## The task
If a line in the data holds the string "reset", list it.

## Working data
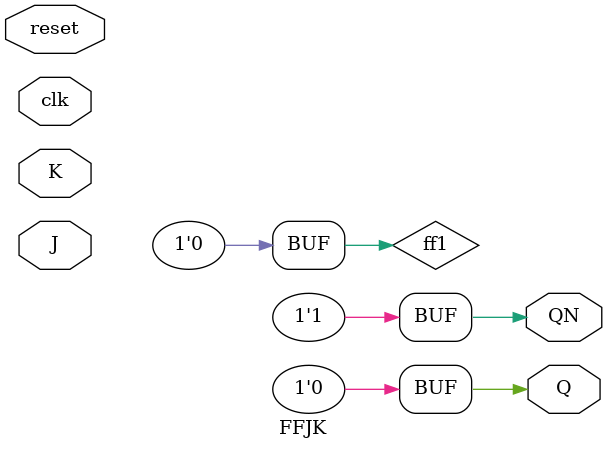
<source format=sv>
module FFJK (
    input clk,reset, J, K,
    output reg Q,QN
);

reg ff1;

  always @(reset) begin 
    ff1 <= 1'b0;
end


always @ (posedge clk) begin
  if (!reset) begin
        if (J==1 && K==0) begin
            ff1 <= 1'b1;
        end
        else if (J==0 && K==1) begin
            ff1 <= 1'b0;
        end
        else if (J==1 && K==1) begin 
            ff1 <= ~ff1;
        end
      	else begin
          	ff1 <= ff1;
        end
    end 
end

assign Q = ff1;
assign QN = ~ff1;

endmodule
</source>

## Written solution
    input clk,reset, J, K,
  always @(reset) begin 
  if (!reset) begin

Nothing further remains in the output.